In Chinese legend, dragons are the ones who provide rain and water to the people. As such, it becomes a problem when they withhold their favor or just plain go missing. Today, I’m sharing two versions of a story that tells what happens when a young boy finds a mysterious stone during a dragonless drought.

 

Version 1: The Water Dragon

One day, a young boy finds a strange red stone, which he puts in his rice jar. When it magically refills the rice, he decides to see if it will refill his coin box, too—and it does! The boy is kind and unselfish, so he uses the stones to help his neighbors, as well. There is just one problem—since around the time he brought the stone home, there has been no rain. The people need water badly. When the boy puts the stone in the water jar to try to help, the stone absorbs all the water instead of replacing it, and the boy doesn’t know what to do.
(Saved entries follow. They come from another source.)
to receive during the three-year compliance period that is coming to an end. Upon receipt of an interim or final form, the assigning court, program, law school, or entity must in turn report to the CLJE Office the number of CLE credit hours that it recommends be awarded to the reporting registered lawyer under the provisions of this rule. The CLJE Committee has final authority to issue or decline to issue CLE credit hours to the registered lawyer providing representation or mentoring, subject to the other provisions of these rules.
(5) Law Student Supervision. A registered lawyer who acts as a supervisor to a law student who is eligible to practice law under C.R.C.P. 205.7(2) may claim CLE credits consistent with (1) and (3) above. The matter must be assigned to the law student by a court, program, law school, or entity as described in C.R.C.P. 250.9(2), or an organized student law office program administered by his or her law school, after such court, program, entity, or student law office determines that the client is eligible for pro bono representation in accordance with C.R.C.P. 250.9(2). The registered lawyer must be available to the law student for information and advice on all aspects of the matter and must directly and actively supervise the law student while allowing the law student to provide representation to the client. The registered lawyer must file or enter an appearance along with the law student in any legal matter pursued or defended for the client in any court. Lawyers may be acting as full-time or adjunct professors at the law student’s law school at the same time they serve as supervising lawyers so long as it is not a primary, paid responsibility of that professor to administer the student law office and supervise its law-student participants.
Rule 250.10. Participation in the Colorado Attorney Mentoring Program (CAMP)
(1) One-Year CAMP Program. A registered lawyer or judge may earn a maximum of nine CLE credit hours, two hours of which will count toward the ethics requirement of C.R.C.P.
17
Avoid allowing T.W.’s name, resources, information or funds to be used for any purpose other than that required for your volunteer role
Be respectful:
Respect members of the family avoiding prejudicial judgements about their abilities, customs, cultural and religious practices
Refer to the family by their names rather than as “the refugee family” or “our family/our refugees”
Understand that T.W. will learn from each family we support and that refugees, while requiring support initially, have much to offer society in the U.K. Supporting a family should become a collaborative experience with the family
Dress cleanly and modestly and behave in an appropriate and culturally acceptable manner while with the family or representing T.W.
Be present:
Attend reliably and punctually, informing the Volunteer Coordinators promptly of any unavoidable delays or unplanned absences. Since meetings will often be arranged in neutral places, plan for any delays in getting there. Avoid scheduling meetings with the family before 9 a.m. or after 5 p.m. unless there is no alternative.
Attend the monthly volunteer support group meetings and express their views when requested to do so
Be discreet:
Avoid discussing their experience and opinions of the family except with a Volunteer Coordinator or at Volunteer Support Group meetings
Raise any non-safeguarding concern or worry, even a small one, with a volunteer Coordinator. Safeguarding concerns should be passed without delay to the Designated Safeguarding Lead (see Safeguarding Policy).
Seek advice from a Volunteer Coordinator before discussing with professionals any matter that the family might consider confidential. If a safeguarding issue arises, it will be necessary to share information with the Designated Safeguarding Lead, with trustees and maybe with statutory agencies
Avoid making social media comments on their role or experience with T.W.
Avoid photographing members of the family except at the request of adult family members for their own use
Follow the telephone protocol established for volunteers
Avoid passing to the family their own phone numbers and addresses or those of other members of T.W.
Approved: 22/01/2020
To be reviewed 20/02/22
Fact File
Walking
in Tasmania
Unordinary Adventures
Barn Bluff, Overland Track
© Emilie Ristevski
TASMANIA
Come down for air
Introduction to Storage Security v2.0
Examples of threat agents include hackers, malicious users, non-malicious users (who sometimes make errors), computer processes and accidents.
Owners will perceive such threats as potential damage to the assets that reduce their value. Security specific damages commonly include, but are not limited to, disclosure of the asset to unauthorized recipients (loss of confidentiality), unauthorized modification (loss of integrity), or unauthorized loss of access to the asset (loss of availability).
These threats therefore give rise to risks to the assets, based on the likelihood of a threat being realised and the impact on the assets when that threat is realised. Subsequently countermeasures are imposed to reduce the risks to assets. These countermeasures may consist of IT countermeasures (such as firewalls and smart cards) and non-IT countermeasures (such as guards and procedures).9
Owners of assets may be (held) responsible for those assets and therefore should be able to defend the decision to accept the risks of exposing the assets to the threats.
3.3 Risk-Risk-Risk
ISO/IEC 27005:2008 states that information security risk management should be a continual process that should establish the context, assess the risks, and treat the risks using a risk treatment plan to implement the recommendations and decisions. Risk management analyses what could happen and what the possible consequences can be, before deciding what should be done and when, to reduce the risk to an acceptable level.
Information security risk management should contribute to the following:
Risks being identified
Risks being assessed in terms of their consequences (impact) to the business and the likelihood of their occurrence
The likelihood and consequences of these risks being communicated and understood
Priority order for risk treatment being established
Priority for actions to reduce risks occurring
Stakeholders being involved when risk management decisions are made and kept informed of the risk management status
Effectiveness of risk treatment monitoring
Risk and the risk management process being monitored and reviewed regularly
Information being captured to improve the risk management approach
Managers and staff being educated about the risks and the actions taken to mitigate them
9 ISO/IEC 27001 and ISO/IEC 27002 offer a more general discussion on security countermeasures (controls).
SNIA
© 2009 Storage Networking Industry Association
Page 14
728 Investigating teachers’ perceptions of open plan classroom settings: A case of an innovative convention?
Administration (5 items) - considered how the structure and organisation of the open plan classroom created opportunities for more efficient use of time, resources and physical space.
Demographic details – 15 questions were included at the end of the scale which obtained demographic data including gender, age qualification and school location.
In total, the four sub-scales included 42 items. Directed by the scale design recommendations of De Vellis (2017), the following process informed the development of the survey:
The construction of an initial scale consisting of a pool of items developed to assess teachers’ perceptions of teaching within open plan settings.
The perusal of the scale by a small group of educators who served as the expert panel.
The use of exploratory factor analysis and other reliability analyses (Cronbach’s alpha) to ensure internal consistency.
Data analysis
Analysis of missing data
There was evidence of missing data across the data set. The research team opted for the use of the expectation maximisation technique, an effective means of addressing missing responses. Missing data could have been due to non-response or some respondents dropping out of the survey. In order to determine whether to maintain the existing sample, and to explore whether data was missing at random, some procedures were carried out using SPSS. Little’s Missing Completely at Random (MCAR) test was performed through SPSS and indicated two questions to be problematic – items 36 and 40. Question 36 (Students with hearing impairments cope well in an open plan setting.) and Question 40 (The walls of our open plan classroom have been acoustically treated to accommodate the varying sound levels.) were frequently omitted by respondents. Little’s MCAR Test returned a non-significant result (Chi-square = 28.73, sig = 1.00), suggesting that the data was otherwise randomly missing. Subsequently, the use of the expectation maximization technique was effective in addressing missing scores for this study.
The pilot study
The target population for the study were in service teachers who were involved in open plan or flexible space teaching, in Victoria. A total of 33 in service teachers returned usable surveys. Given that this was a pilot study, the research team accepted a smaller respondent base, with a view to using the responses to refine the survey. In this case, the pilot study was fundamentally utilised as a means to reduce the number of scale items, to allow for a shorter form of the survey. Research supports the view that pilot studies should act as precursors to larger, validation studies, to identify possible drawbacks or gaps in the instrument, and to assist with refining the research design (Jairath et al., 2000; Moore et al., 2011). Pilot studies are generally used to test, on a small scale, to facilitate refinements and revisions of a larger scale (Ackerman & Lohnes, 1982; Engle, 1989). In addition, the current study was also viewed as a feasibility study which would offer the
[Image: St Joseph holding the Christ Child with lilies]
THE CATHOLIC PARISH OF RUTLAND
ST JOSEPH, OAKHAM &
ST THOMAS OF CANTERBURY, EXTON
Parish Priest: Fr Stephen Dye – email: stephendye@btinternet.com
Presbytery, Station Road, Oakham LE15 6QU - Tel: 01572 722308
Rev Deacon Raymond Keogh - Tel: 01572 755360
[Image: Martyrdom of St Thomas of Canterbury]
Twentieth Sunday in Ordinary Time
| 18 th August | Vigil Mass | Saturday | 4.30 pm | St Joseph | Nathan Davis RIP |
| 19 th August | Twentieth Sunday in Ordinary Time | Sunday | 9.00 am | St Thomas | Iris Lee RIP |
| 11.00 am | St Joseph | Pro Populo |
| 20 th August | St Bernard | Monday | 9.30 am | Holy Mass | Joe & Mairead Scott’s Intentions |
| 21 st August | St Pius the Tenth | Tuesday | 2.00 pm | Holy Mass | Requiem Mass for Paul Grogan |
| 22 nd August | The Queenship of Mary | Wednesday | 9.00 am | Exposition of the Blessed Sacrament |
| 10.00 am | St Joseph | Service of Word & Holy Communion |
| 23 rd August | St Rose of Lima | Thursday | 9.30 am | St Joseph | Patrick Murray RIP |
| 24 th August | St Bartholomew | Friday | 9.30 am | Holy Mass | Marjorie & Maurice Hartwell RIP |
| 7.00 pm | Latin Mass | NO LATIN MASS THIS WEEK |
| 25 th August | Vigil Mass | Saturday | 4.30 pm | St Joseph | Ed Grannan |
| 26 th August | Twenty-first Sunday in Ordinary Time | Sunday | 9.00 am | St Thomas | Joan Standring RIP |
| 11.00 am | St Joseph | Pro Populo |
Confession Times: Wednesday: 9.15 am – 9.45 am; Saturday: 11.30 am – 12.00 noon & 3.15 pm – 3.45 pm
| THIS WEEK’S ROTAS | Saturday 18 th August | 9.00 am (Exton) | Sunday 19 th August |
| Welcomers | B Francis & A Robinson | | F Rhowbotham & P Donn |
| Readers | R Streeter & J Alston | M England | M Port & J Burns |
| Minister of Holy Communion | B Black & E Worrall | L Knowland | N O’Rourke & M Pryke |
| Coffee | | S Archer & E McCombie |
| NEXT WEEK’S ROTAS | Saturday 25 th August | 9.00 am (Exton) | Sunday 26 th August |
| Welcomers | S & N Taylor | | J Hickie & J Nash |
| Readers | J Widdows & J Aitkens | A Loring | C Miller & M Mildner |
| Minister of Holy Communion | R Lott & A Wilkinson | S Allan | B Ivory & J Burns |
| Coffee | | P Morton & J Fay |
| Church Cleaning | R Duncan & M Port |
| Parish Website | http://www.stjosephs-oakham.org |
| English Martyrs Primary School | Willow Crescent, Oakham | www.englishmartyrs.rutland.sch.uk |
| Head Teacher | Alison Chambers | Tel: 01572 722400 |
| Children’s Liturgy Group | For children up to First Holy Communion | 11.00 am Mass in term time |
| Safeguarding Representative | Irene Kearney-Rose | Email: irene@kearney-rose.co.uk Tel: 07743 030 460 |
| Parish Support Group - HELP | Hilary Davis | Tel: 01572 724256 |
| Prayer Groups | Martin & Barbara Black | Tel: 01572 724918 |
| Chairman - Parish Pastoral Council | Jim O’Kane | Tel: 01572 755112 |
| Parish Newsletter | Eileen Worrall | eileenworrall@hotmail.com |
That night, he dreams of the water dragon that could save his people. Packing up some supplies and his stone, the boy starts a journey to find the dragon and ask for its help. As he searches, he meets a snake, a carp, a deer, and some eagles. He helps each of them out of a dilemma, and in return, they give him a gift (the fish’s scales, the deer’s horns, and so forth) that they say he will need later. Each also gives him the same warning: Beware of the greedy red monster.

Finally, up on a cliff, the boy finds a red monster, who tells him that he can’t find the dragon if he doesn’t have the dragon ball. When the boy holds up his red stone to ask if that is the dragon ball, the greedy red monster tries to steal it from him. In desperation, the boy swallows the stone and jumps from the cliff. In the waters at the bottom, the animals’ gifts all become a part of his body as he grows and changes. He has become the water dragon! After he drinks from the sea to satisfy his sudden terrible thirst, he flies back to his village and returns water to their rivers and wells. Thanks to the water dragon, the people have water once more.

 

Version 2: The Dragon’s Pearl

In this version of the story, the drought has been plaguing the land all summer. When a little boy finds a strange white stone that is keeping a patch of grass green, he brings it home and accidentally discovers that it refills his rice jar. He and his mother are excited, and use it to refill their coin and oil supplies, too.

When the neighbors find out, they are jealous. They try to take the stone from the boy, who puts it in his mouth to protect it. When he accidentally swallows it, he becomes so thirsty that he drinks up the whole river. Then, he begins to change. As his mother watches and cries, he becomes bigger and bigger—and scalier—until he ultimately becomes a dragon. The dragon turns around several times to look at his mother until finally disappearing into the mud. The drought ends, but the muddy river banks where the boy and his mother parted remain, and have been called “Looking at Mother Banks” ever since.